THE INPUT below:

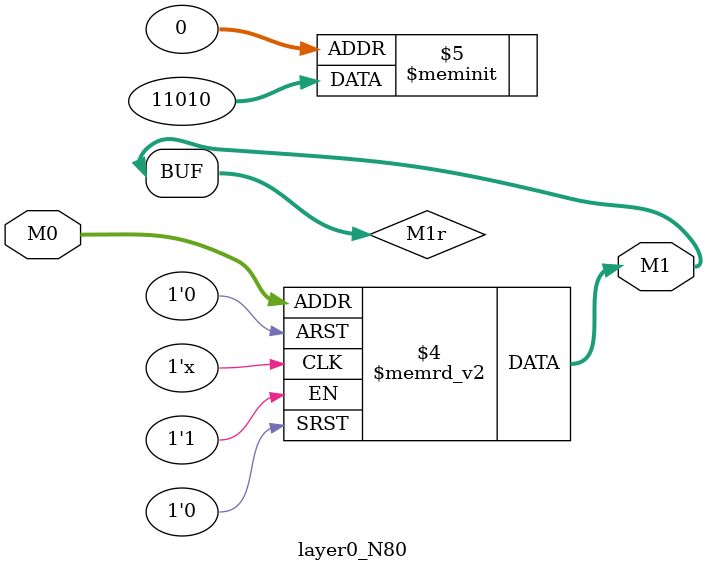
<source format=v>
module layer0_N80 ( input [3:0] M0, output [1:0] M1 );

	(*rom_style = "distributed" *) reg [1:0] M1r;
	assign M1 = M1r;
	always @ (M0) begin
		case (M0)
			4'b0000: M1r = 2'b10;
			4'b1000: M1r = 2'b00;
			4'b0100: M1r = 2'b11;
			4'b1100: M1r = 2'b00;
			4'b0010: M1r = 2'b00;
			4'b1010: M1r = 2'b00;
			4'b0110: M1r = 2'b10;
			4'b1110: M1r = 2'b00;
			4'b0001: M1r = 2'b00;
			4'b1001: M1r = 2'b00;
			4'b0101: M1r = 2'b10;
			4'b1101: M1r = 2'b00;
			4'b0011: M1r = 2'b00;
			4'b1011: M1r = 2'b00;
			4'b0111: M1r = 2'b00;
			4'b1111: M1r = 2'b00;

		endcase
	end
endmodule

</source>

End of THE INPUT.

## ACTIVITY
Please set down the data above exactly as given, leaving every picture out.

## COMPLETED TASK
<source format=v>
module layer0_N80 ( input [3:0] M0, output [1:0] M1 );

	(*rom_style = "distributed" *) reg [1:0] M1r;
	assign M1 = M1r;
	always @ (M0) begin
		case (M0)
			4'b0000: M1r = 2'b10;
			4'b1000: M1r = 2'b00;
			4'b0100: M1r = 2'b11;
			4'b1100: M1r = 2'b00;
			4'b0010: M1r = 2'b00;
			4'b1010: M1r = 2'b00;
			4'b0110: M1r = 2'b10;
			4'b1110: M1r = 2'b00;
			4'b0001: M1r = 2'b00;
			4'b1001: M1r = 2'b00;
			4'b0101: M1r = 2'b10;
			4'b1101: M1r = 2'b00;
			4'b0011: M1r = 2'b00;
			4'b1011: M1r = 2'b00;
			4'b0111: M1r = 2'b00;
			4'b1111: M1r = 2'b00;

		endcase
	end
endmodule

</source>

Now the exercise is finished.